Earth Day: What could you do for our planet and the community resiliency?
On Earth Day David Schreiner from 100Resilientcities focus his attention on what individuals can do to reduce their negative impact on the planet and protect the environment by changing their habits.
By 2050 – as the Stockholm Resilience Centre said in this report – two-thirds of the world’s population will live in cities. Despite being over 40 years old, Earth Day – celebrated on April 22 – and its emphasis on an individual’s impact are still relevant to city dwellers today. Cities and the actions of the people who live in them have a significant impact on the health of the environment, both beneficial and harmful. Cities are changing local and global weather patterns, the latter due to the heat island effect, and are producing most of the world’s waste and pollution. But cities, especially denser cities, promise a number of environmental benefits, including lower carbon emissions and decreasing the need for developments on existing greenspace.
Cities themselves are not removed from the global environment. Climate change trends have an obvious and dramatic impact on cities, and the natural environment is an intrinsic, positive aspect of urban life. For example, Cities are even homes to animals many think of as wild.
When cities prioritize the environment in their resilience building efforts, it can have a variety of benefits. For example, many cities are planting more trees and installing more green space to improve quality of life. Melbourne is already implementing a plan to reduce temperatures in the city with policies like planting more trees, improving water management to keep rainwater in and under the city, and changing the way streets and public space are designed.

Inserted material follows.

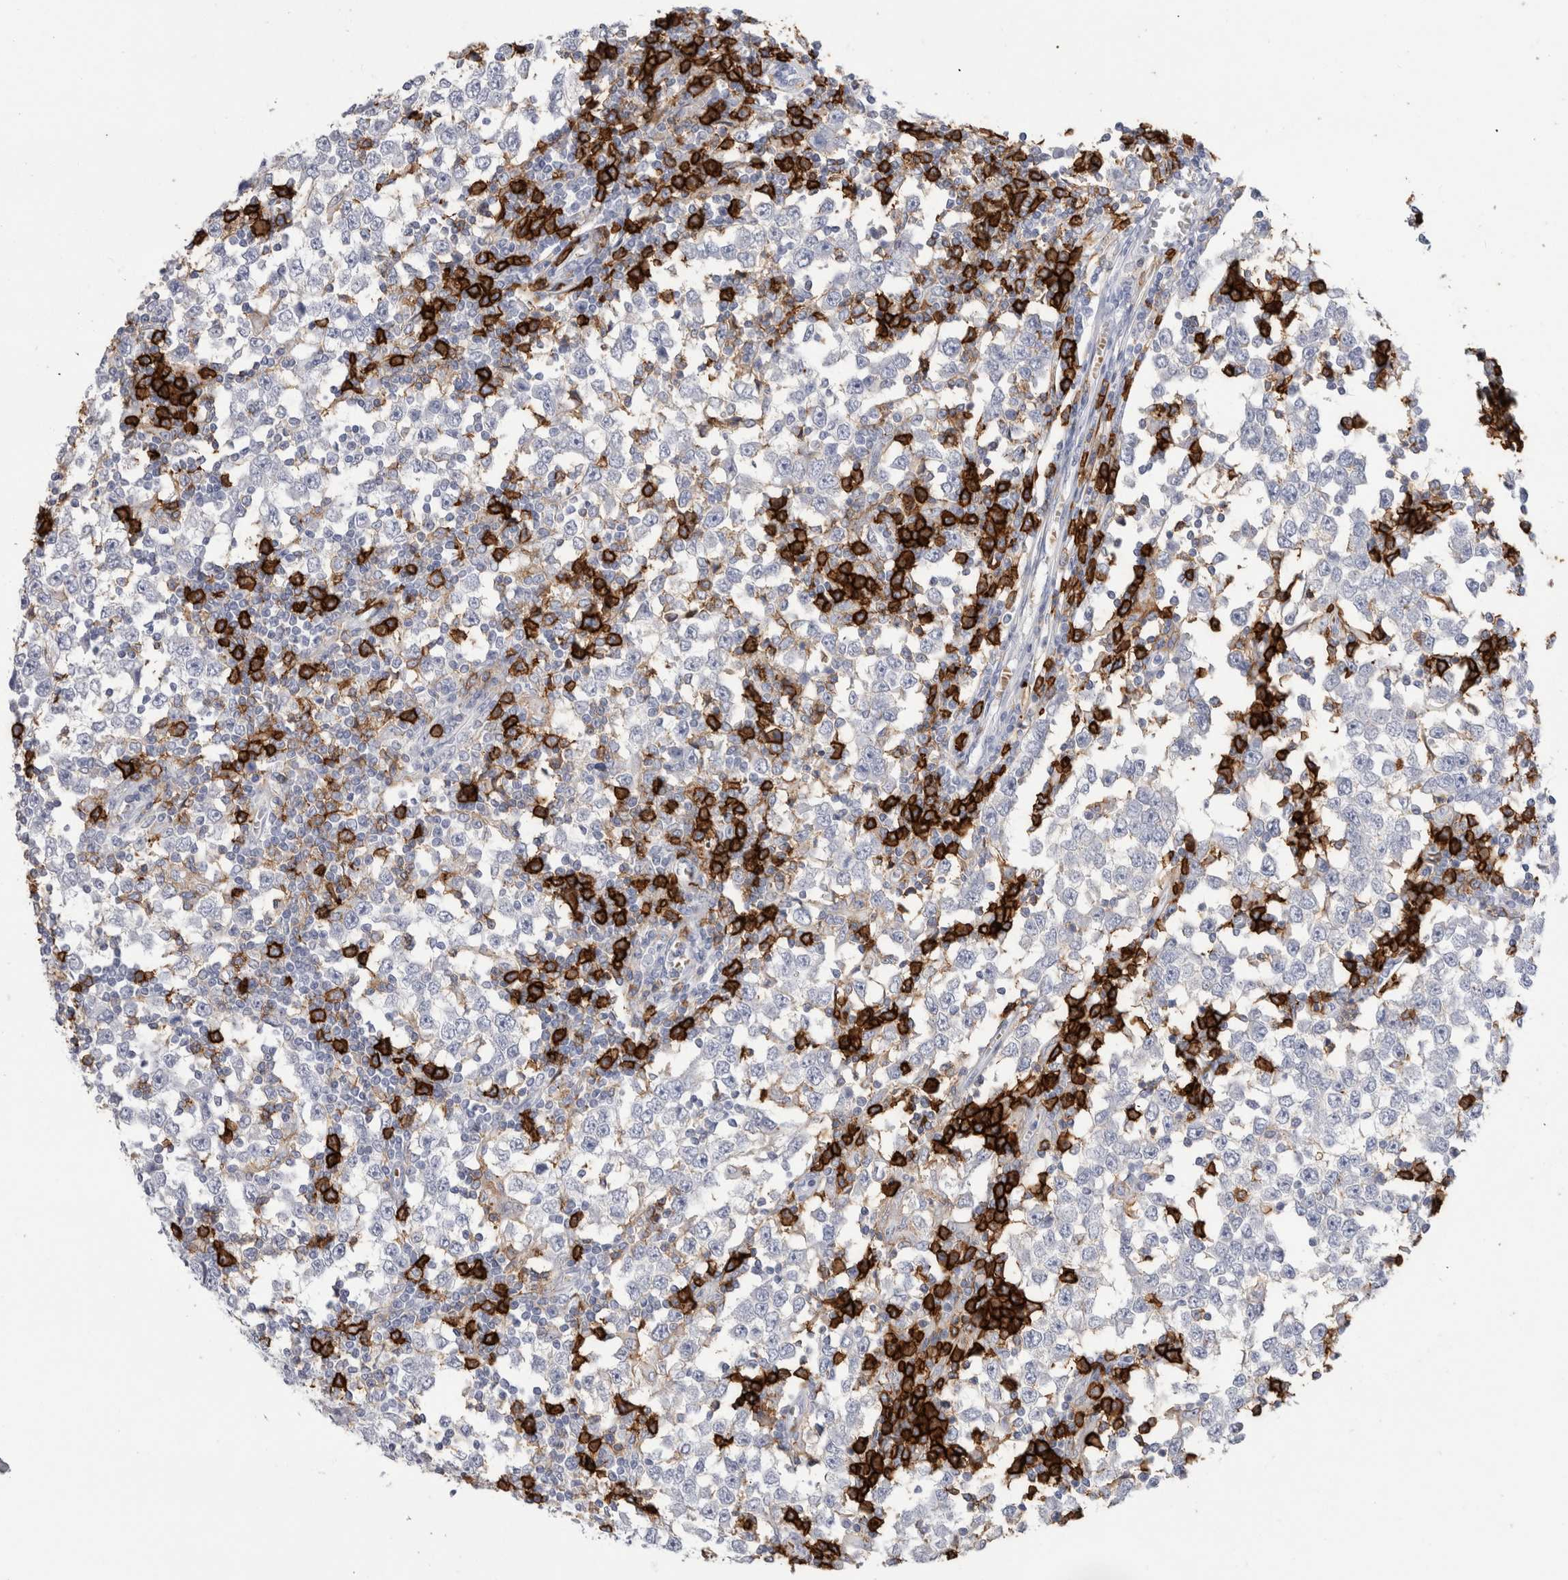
{"staining": {"intensity": "negative", "quantity": "none", "location": "none"}, "tissue": "testis cancer", "cell_type": "Tumor cells", "image_type": "cancer", "snomed": [{"axis": "morphology", "description": "Seminoma, NOS"}, {"axis": "topography", "description": "Testis"}], "caption": "DAB immunohistochemical staining of testis seminoma shows no significant positivity in tumor cells. Nuclei are stained in blue.", "gene": "CD38", "patient": {"sex": "male", "age": 65}}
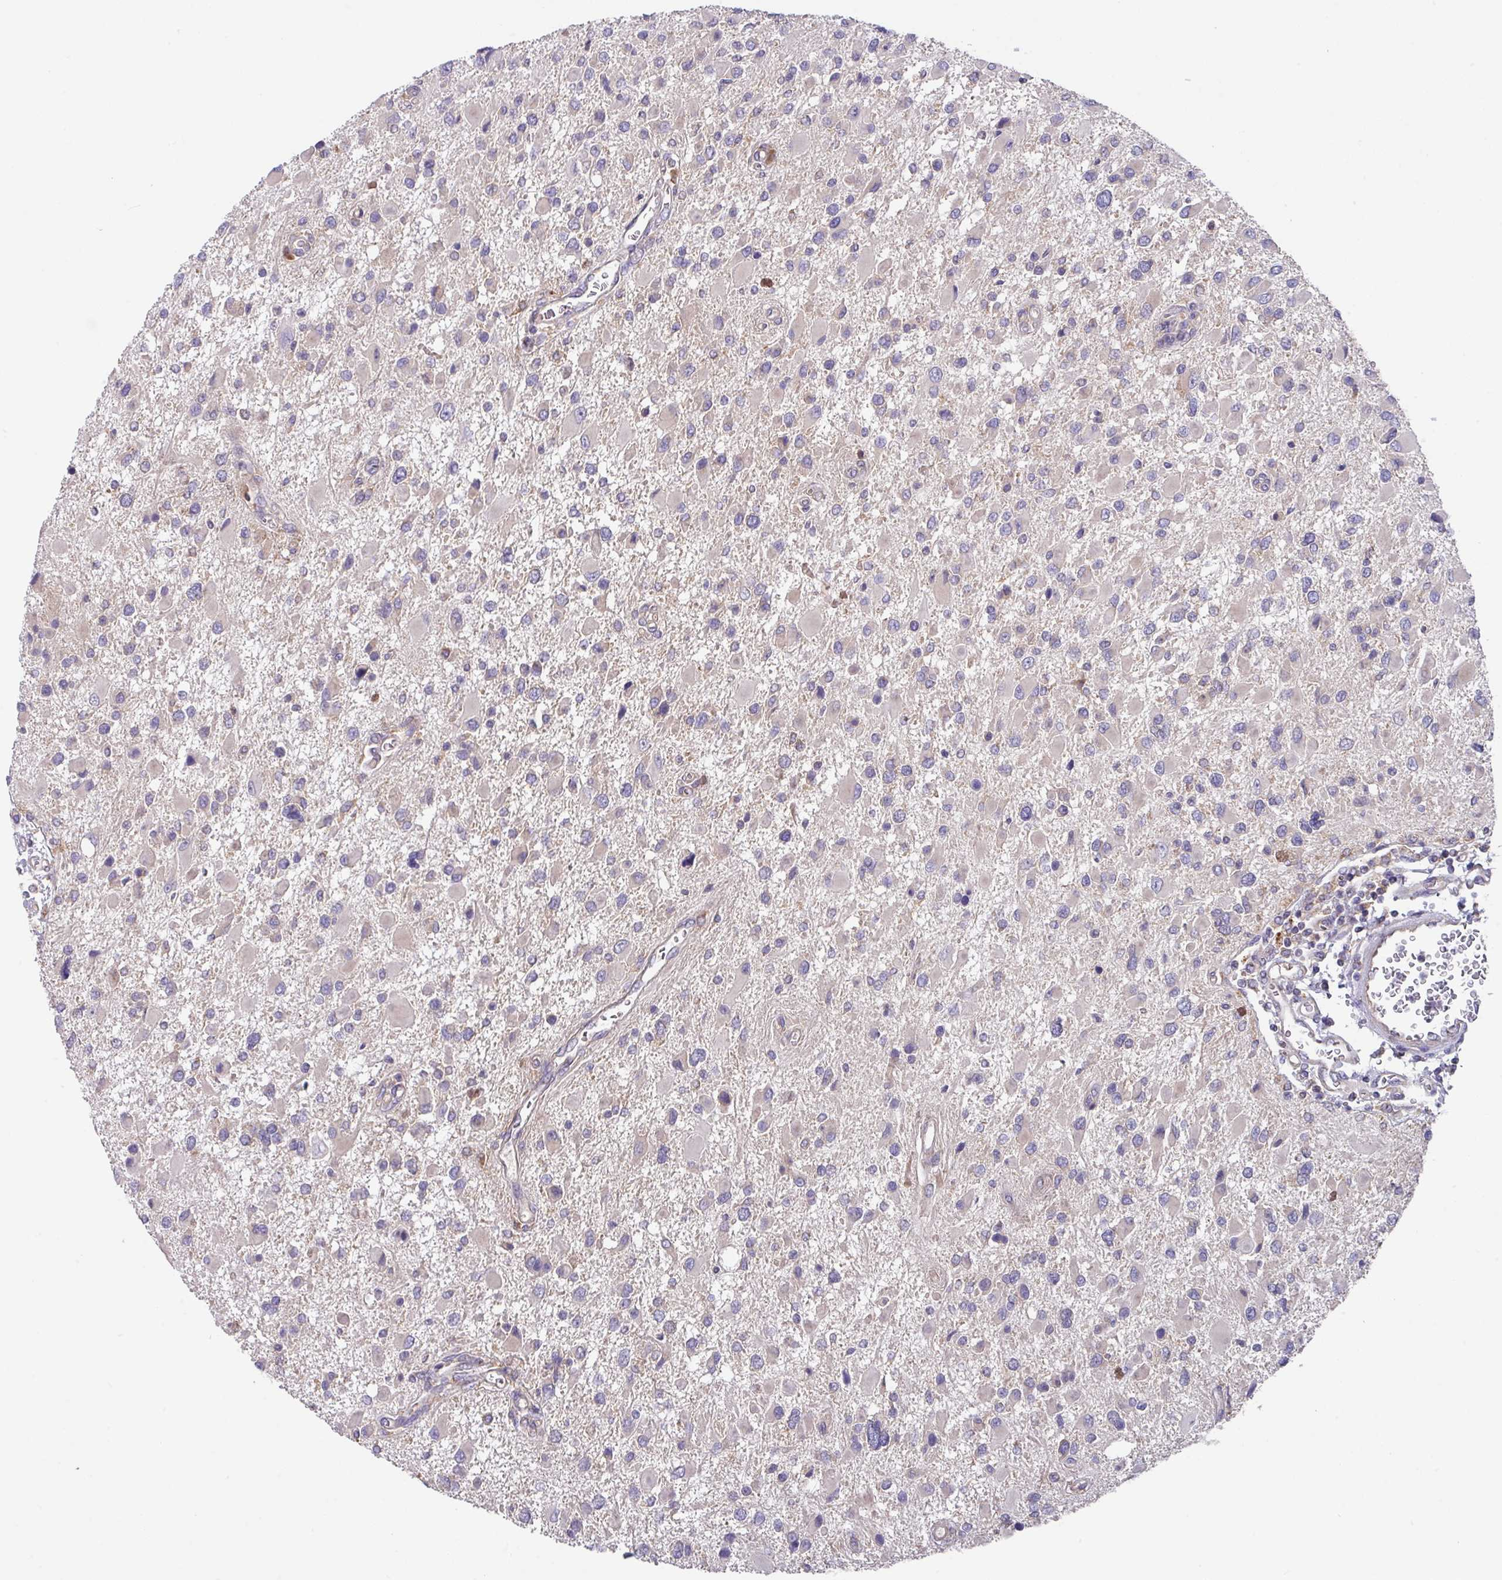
{"staining": {"intensity": "negative", "quantity": "none", "location": "none"}, "tissue": "glioma", "cell_type": "Tumor cells", "image_type": "cancer", "snomed": [{"axis": "morphology", "description": "Glioma, malignant, High grade"}, {"axis": "topography", "description": "Brain"}], "caption": "Immunohistochemical staining of malignant high-grade glioma demonstrates no significant staining in tumor cells.", "gene": "EIF4B", "patient": {"sex": "male", "age": 53}}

In each of these examples, cities consider their inhabitants and ask them to do things differently – protect green spaces, participate in a range of heat-reducing activities – and to benefit from these changes at the same time, all to the benefit of the urban and the global environment. Earth Day was founded to raise public consciousness about how human decisions impact the environment. Cities are one of the biggest conduits of those decisions. Earth Day is a perfect opportunity to drive home how urbanites can integrate being mindful of the environment into their daily lives and make a difference in their city and the world.